With the conviction of Robert Napper, the Metropolitan Police announced today that there was no need for an enquiry into the Colin Stagg fit-up, on the grounds that ‘lessons were learned.’ In other words, the Police know what they did wrong and it won’t happen again. So that’s alright then. Except it’s not. It has not been too widely reported that the female police officer who participated in a ‘honey trap’ to frame Colin Stagg received £125,000 compensation, early retirement and a pension, while Napper, the person responsible for the crime, who had been reported to the police by his own mother for rape, was arrested twice for carrying a loaded handgun within eight weeks of the murder on Wimbledon Common, had a history of copycat crimes, including rape and battery of a mother and child and was allowed to roam free to commit further horrible crimes while the police and tabloid media engaged in a vicious miscarriage of justice aimed at clearing up the case of a mother brutally murdered in front of her infant child. Their grotesque entrapment antics led to further crimes being committed. It has been claimed that using today’s technology, the same ‘mistakes’ could not happen, yet contrary to media reports, DNA samples from both Napper and Stagg were available and could have been used to at least eliminate Stagg from their ‘enquiries.’ This is doubtful: Stagg was ‘convicted’ by the police, egged on by the media, keen to find a perpetrator for a heinous crime, at an early stage. The ‘honey trap’ was sordid, illegal and reckless. There should be an enquiry, but there won’t be.

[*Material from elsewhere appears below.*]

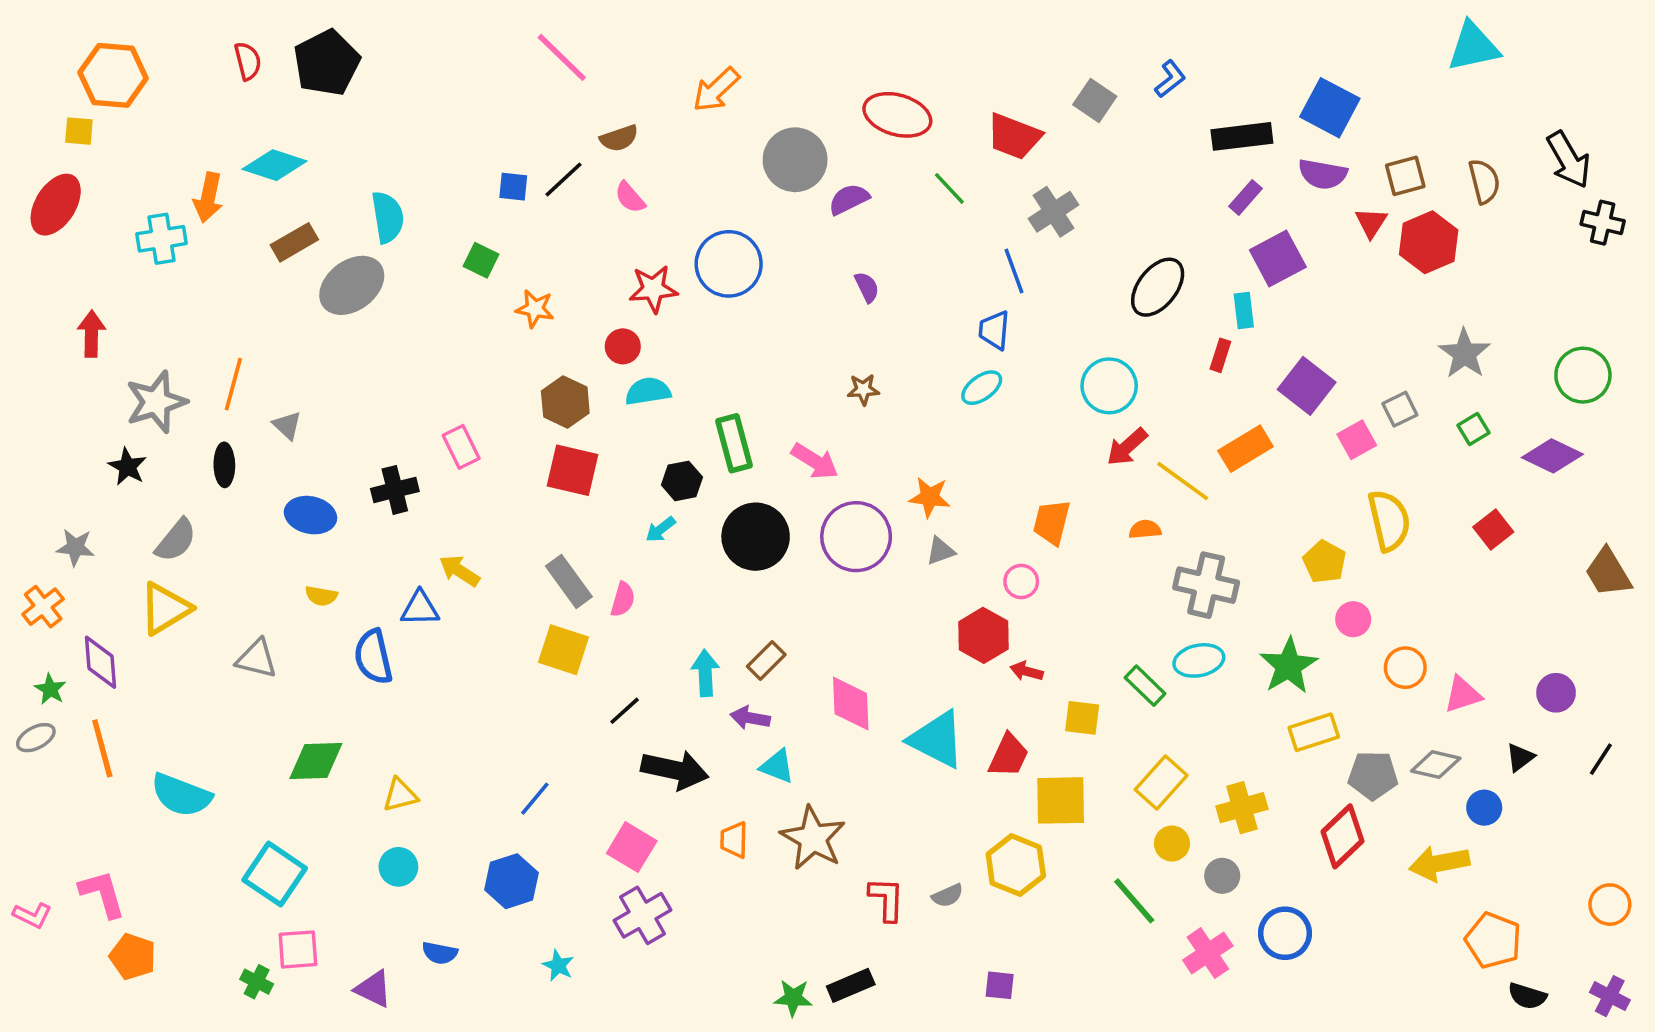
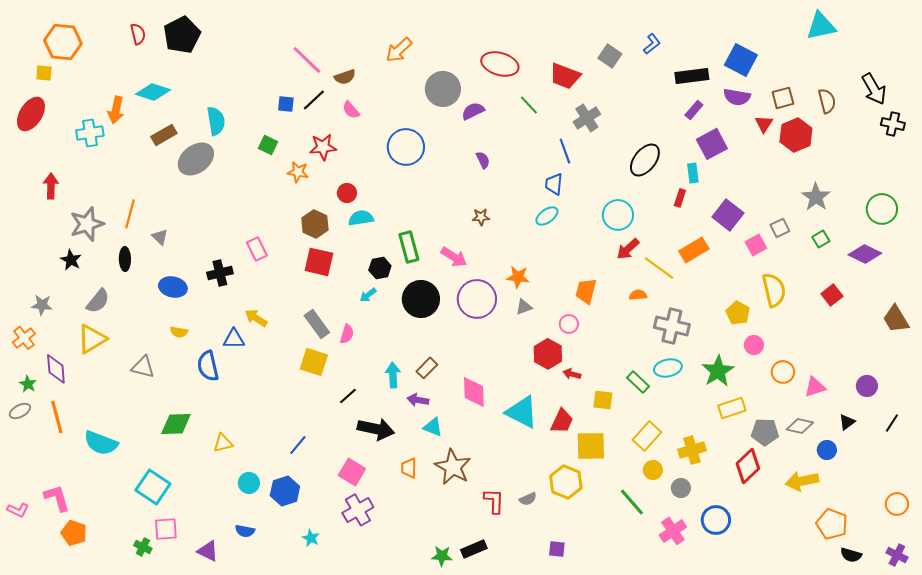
pink line: (562, 57) -> (307, 60), moved
red star: (653, 289) -> (323, 147), moved
cyan circle: (398, 867) -> (249, 483), moved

John Baker’s piece for THUS today summarises the details of this case better than I can. It is sad that we are not taking this opportunity to re-examine the lack of police (and media) accountability which led to this gross miscarriage of justice. The victims were not just the family of the murdered woman, nor Colin Stagg and his family. Several other people raped and possibly murdered by Napper, certifiably criminally insane, might have been spared had the police not behaved like actors in a bad TV drama. As far as we know, nobody lost their job or has been called to account – at least not publicly.